"o sahne daha dün gibi gözümün önünde... 1981 yazıydı. gazeteci olarak mamak'taki askeri mahkemede siyasi duruşmaları izlemekle görevliydim.
12 eylül'den yaklaşık bir yıl sonra, ağustos ayında mhp davası başlayacaktı, tam 587 sanık vardı. 4. kolordu sahasında bu kadar sanığı alabilecek salon olmadığından, mhp'liler için 1200 kişilik özel bir mahkeme salonu yaptırılmıştı. 945 sayfalık iddianamede türkeş'le 219 dava arkadaşı için idam isteniyordu. suçlama, "devletin tek kişi tarafından yönetilmesi amacıyla ahaliyi birbiri aleyhine silahlandırarak toplu kıyıma yönlendirmek"ti.
türkeş dışında bütün sanıklar salona alınmışlardı.
saat 9'a 3 kala türkeş, üzerinde lacivert bir takım elbise ve elinde siyah bond çanta ile kapıda göründü. o anda, salonu dolduran, saçları kazınmış yüzlerce mhp'li birdenbire ayağı fırlayıp hazırola geçtiler. türkeş, kendinden emin adımlarla sanık sandalyesine doğru yürürken hiç beklenmedik bir şey oldu.
sanıklar hep bir ağızdan ve salonu çınlatan dev bir koro halinde istiklal marşı'nı söylemeye başladılar.
avukatlar, dinleyiciler, gazeteciler ayağa kalkmak zorunda kaldılar. o sırada salona giren mahkeme heyeti ve savcı için de zor bir durum ortaya çıkmıştı. otursalar oturamıyor, salonu oturtamıyor, ister istemez saygı duruşunda marşın bitmesini bekliyorlardı.
türkeş, çok kurnaz bir kararla, hem mahkeme heyetini, kendi örgütü karşısında ayağa dikmeyi başarmış, hem de "ülkeye asıl sahip çıkanların yargılandığı" mesajını bütün ülkeye, en anlamlı şekilde ulaştırmıştı. dönemin askeri yönetimi bu eyleme yayın yasağı koydu, ama o sahne, o gün orada olanların belleklerinden yıllarca silinmedi..."
...
"malazgirt savaşı'nı türklerin ermenilerle birlikte kazandığını biliyor muydunuz?

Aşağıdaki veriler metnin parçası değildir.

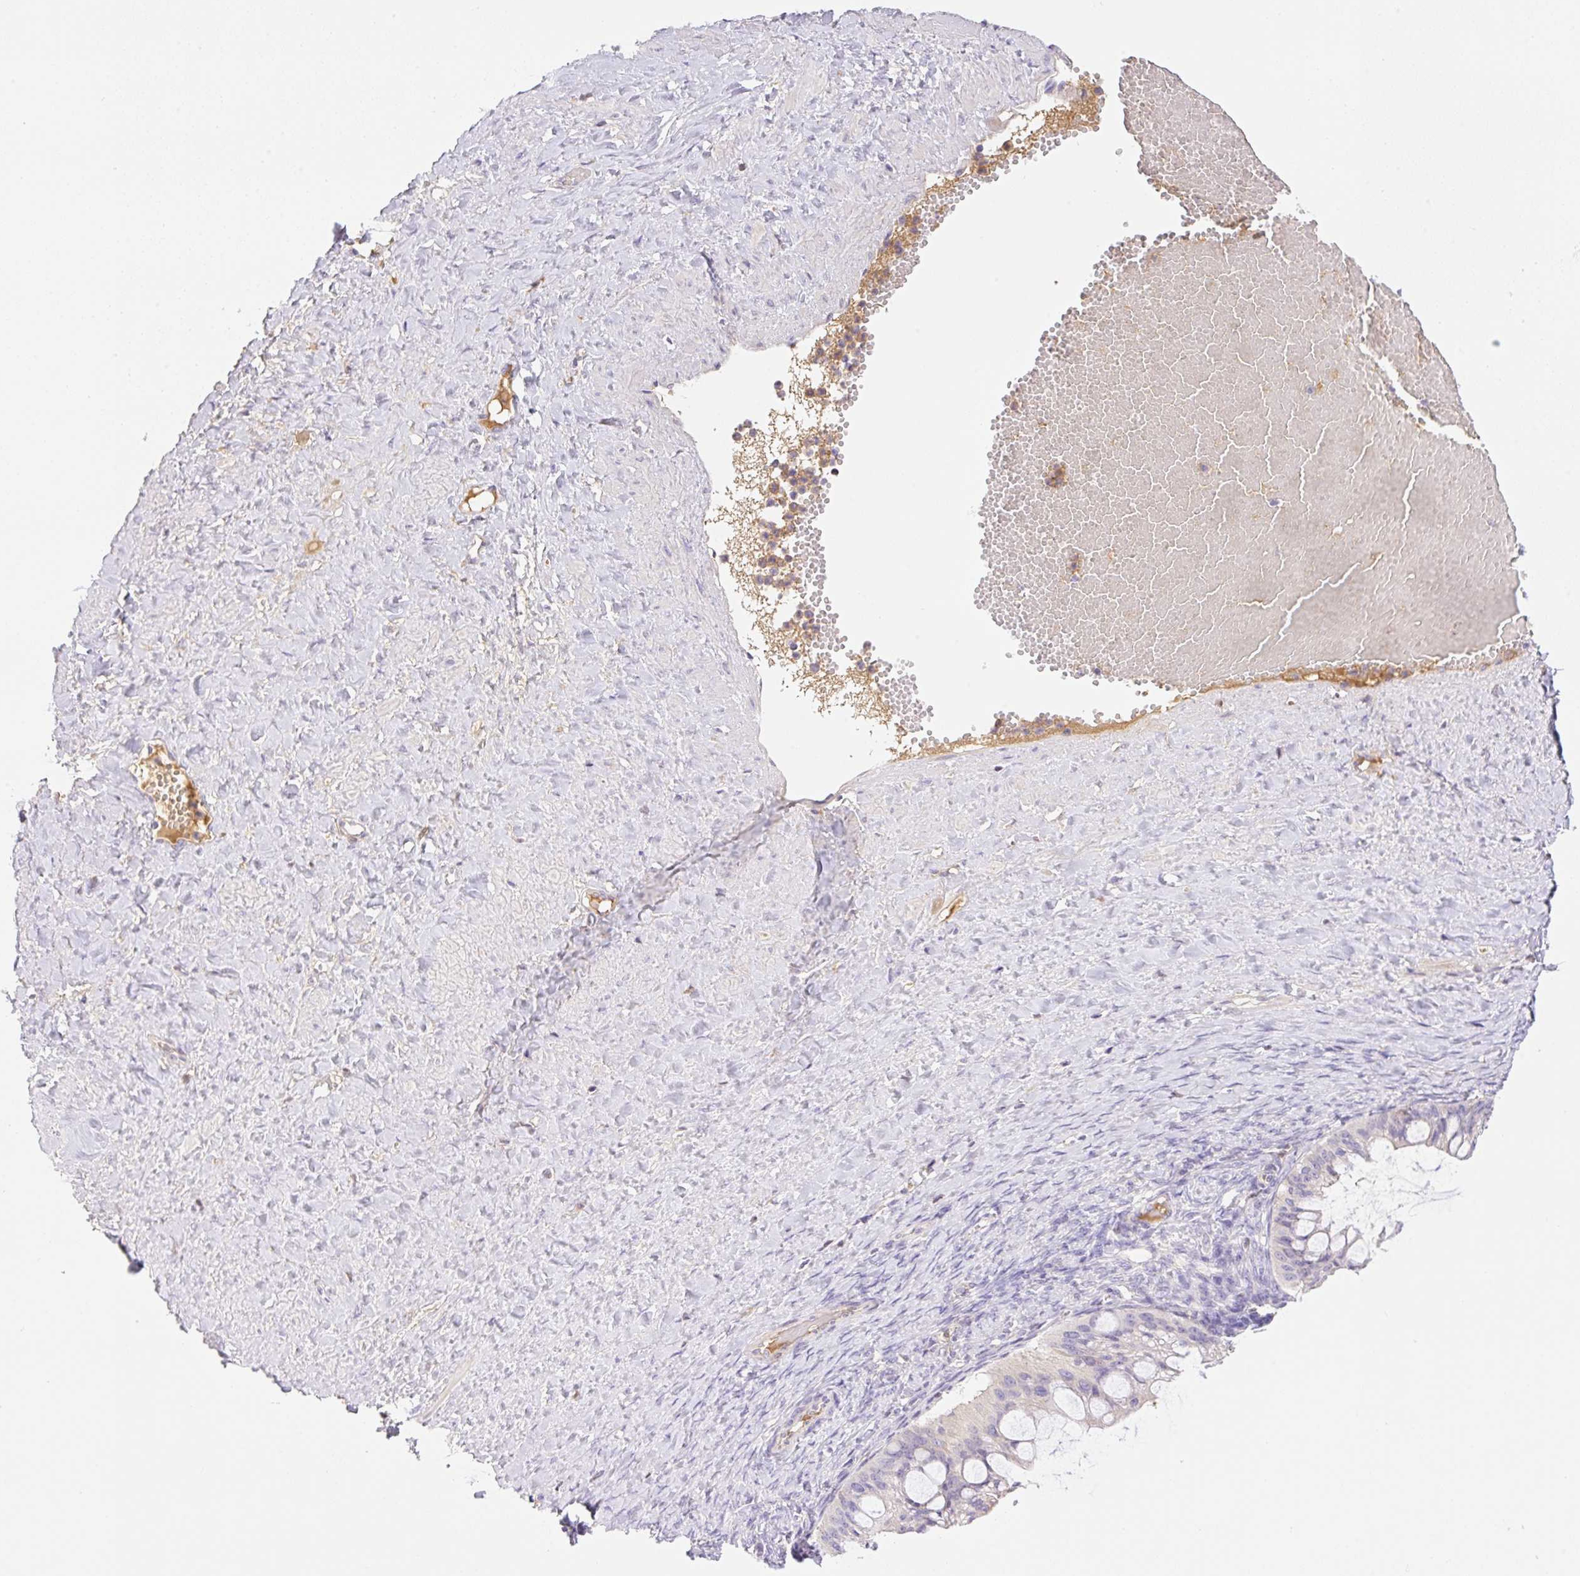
{"staining": {"intensity": "negative", "quantity": "none", "location": "none"}, "tissue": "ovarian cancer", "cell_type": "Tumor cells", "image_type": "cancer", "snomed": [{"axis": "morphology", "description": "Cystadenocarcinoma, mucinous, NOS"}, {"axis": "topography", "description": "Ovary"}], "caption": "Immunohistochemistry (IHC) histopathology image of neoplastic tissue: ovarian cancer stained with DAB (3,3'-diaminobenzidine) reveals no significant protein positivity in tumor cells.", "gene": "DENND5A", "patient": {"sex": "female", "age": 73}}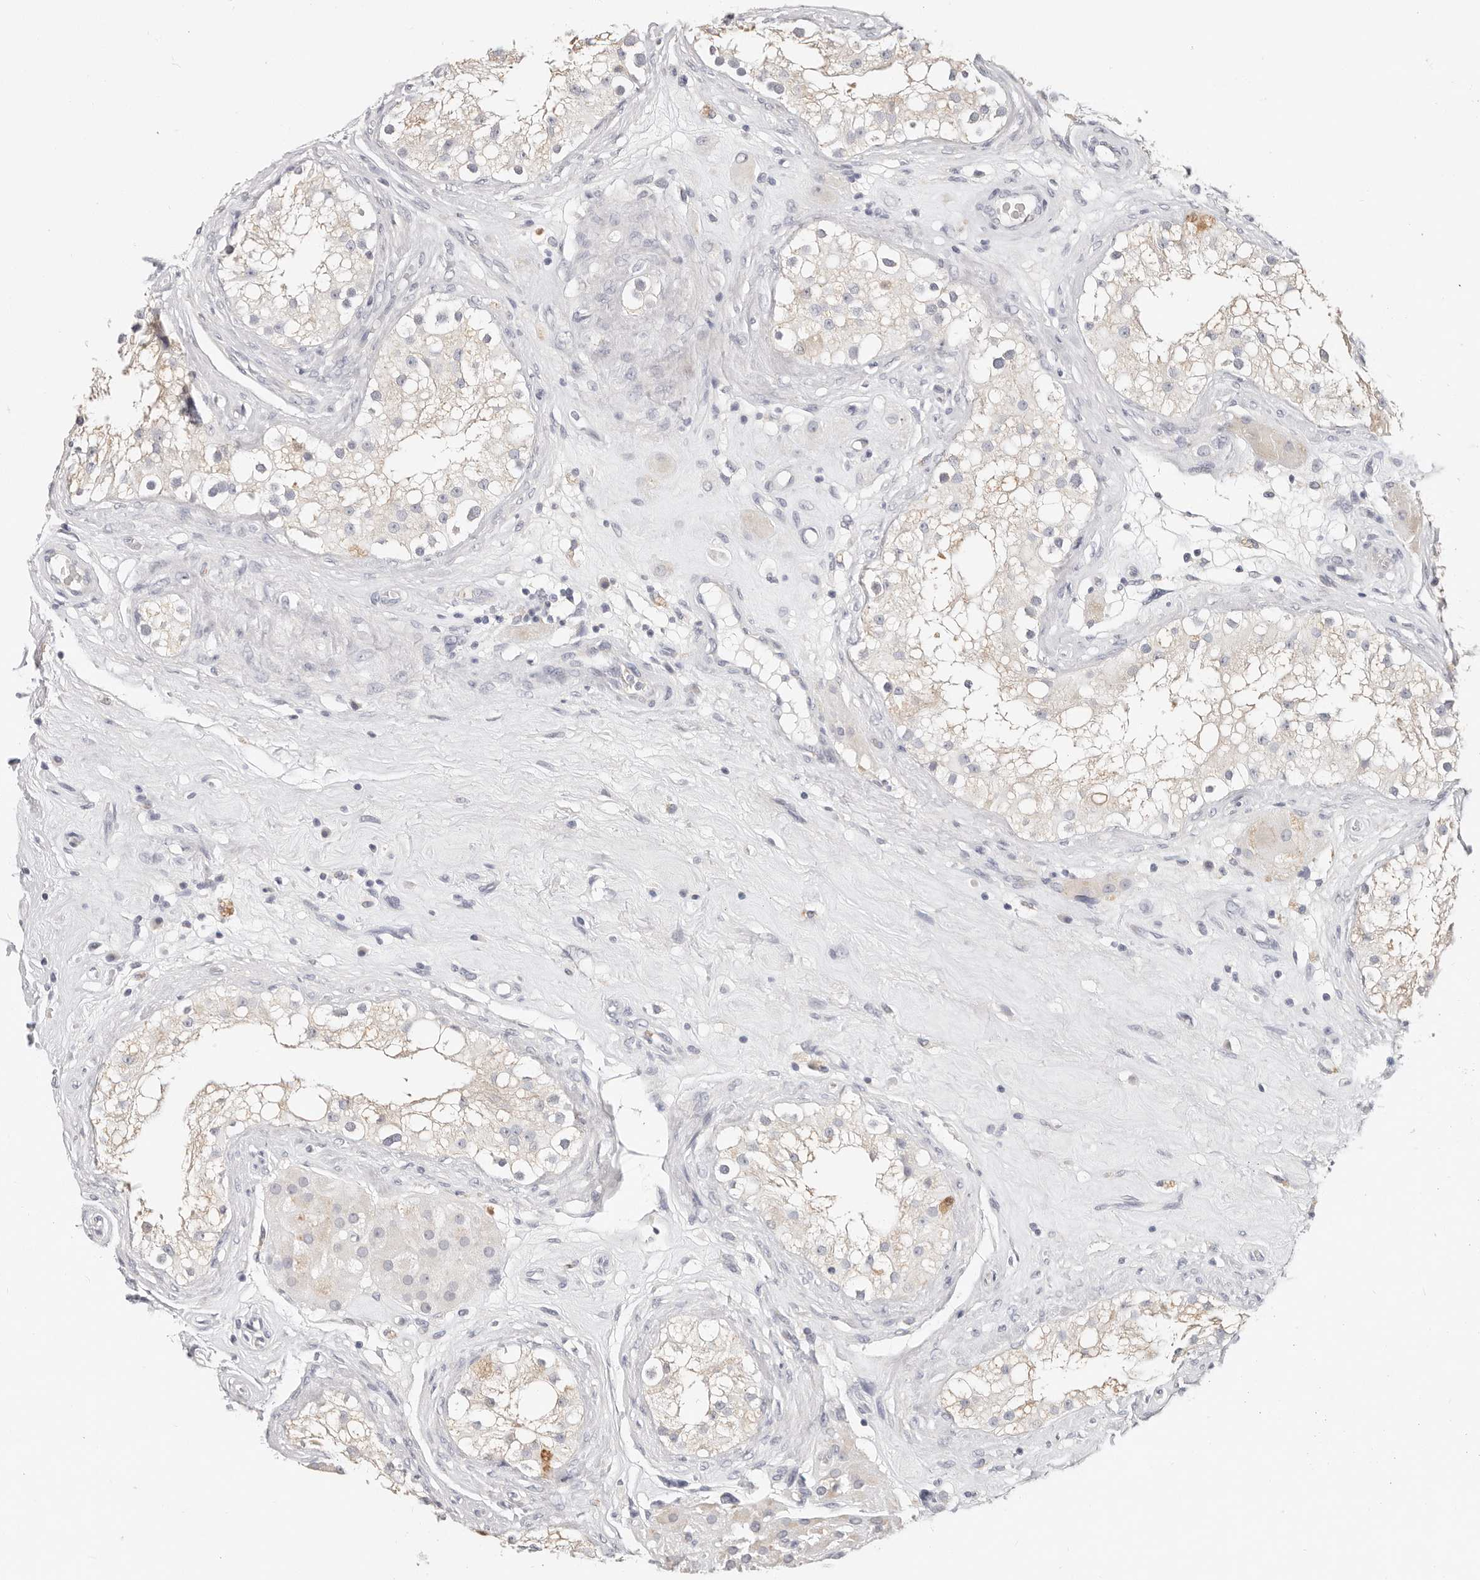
{"staining": {"intensity": "negative", "quantity": "none", "location": "none"}, "tissue": "testis", "cell_type": "Cells in seminiferous ducts", "image_type": "normal", "snomed": [{"axis": "morphology", "description": "Normal tissue, NOS"}, {"axis": "topography", "description": "Testis"}], "caption": "High power microscopy photomicrograph of an immunohistochemistry image of benign testis, revealing no significant expression in cells in seminiferous ducts.", "gene": "TMEM63B", "patient": {"sex": "male", "age": 84}}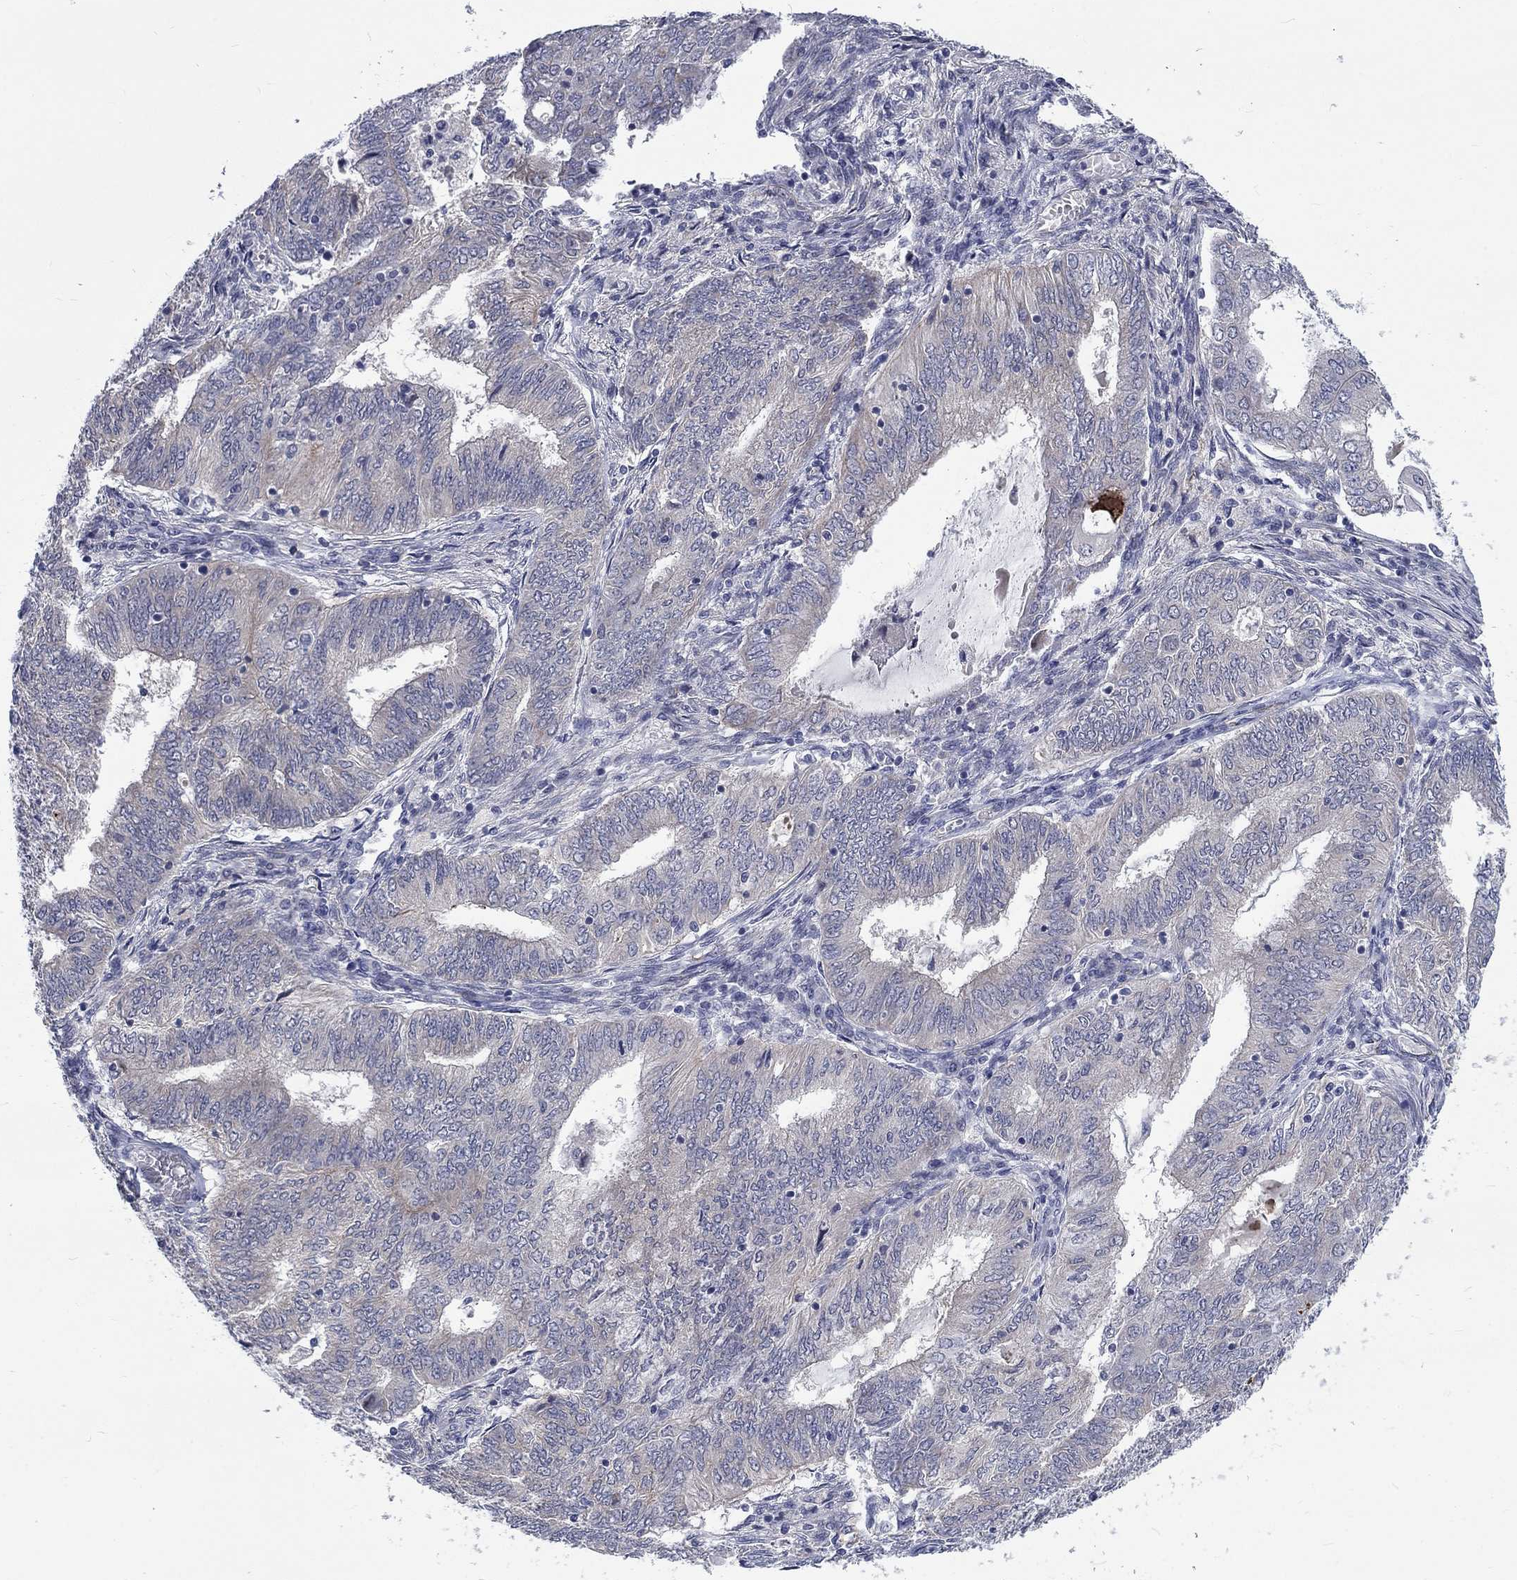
{"staining": {"intensity": "negative", "quantity": "none", "location": "none"}, "tissue": "endometrial cancer", "cell_type": "Tumor cells", "image_type": "cancer", "snomed": [{"axis": "morphology", "description": "Adenocarcinoma, NOS"}, {"axis": "topography", "description": "Endometrium"}], "caption": "IHC of adenocarcinoma (endometrial) demonstrates no expression in tumor cells.", "gene": "PHKA1", "patient": {"sex": "female", "age": 62}}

"istanbul'un alınmasında ermenilerin yaptığı kahramanlıklardan haberiniz var mı?
"çanakkale'de mustafa kemal'in yanında savaşan ermeni askerlerin adlarını biliyor musunuz?
"atatürk'ün bugün kullandığımız alfabeyi ermeni dil bilgini agop martayan'a hazırlattığını ve sonra ona dilaçar soyadını verdiğini biliyor muydunuz?"
son bir soru:
bir ermeni dostuna bu soruları soranın, alparslan türkeş olduğunu biliyor muydunuz?
O türkeş'in, 600 yıllık türk-ermeni dostluğunu diriltebilmek için ermenistan devlet başkanı petrosyan'la buluştuğunu, ermeni askerlerin azeri topraklarından çekilmesi şartıyla ermenistan'la diplomatik ilişki kurulmasını savunduğunu ve 1915'te ölenlerin anısına, türk-ermeni sınırına bir anıt dikilerek ermenistan'a bakan yüzüne türkçe, türkiye'ye bakan yüzüne ermenice "verdiğimiz acılardan dolayı üzgünüz" diye yazılmasını bile düşündüğünü biliyor muydunuz?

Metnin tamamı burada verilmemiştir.